Interpreting China Through Propaganda: A History of Media-Watching During and After the Cold War
Dr Matthew Johnson, Assistant Professor, Grinnell College, US
4-6pm, Wednesday 19th March
Room K-1.14, King's Building, Strand Campus
All are welcome to China Institute research seminars - no need to register
This paper will draw on social science and historical scholarship from the 1950s to the present to discuss how understandings of Chinese Communist Party propaganda, and its social effects, have and have not changed over time. The first issue to be analysed is the impact of pre- and post-Second World War theories of communications on how China's propaganda has been studied. The second is the question of whether or not the "cultural turn" in the social sciences and humanities has offered any new appraisals of propaganda's significance as a topic of inquiry.

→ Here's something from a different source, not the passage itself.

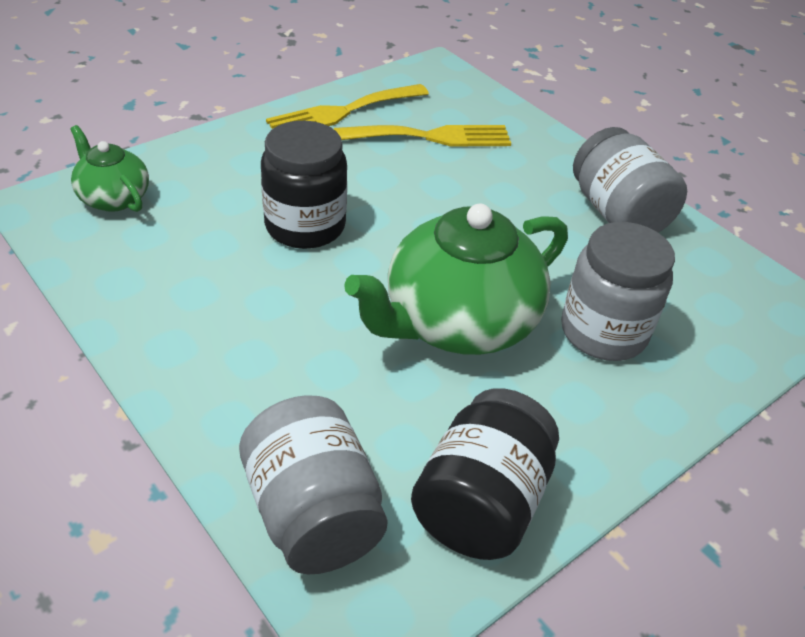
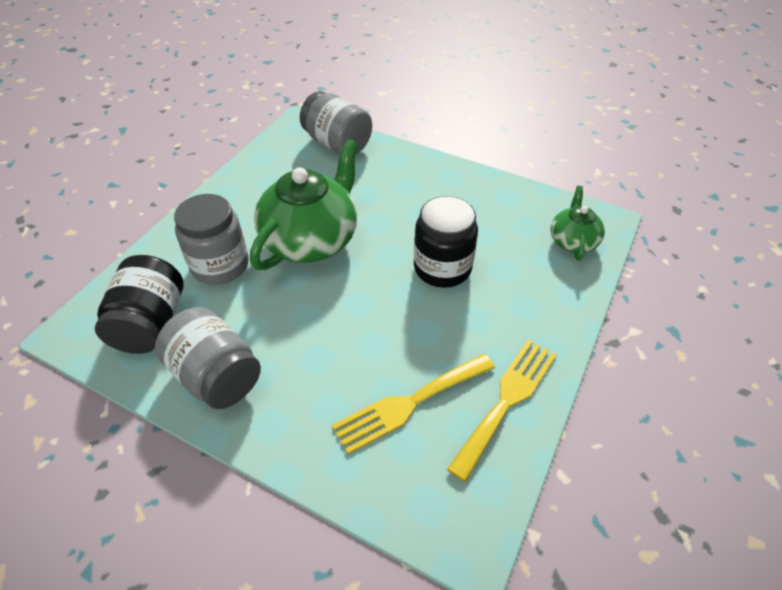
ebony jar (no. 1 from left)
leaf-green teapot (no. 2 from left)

Matthew Johnson is Assistant Professor of East Asian History at Grinnell College in the US and is currently an Academic Visitor at the University of Oxford China Centre. From 2008 to 2010 he was departmental lecturer in the History and Politics of Modern China at the University of Oxford, and an affiliated researcher with the Leverhulme Trust-funded China's War with Japan Programme directed by Professor Rana Mitter. Dr Johnson is a scholar of communications as a political and social force, with expertise in the fields of modern history, contemporary history, comparative politics, war and society, and China/East Asia. His research focuses on four interrelated issues: the impact of war in East Asia; the historical origins and geography of China's contemporary "propaganda state"; US-China international and transnational relations; and how contemporary narratives concerning China are produced, circulated, and consumed.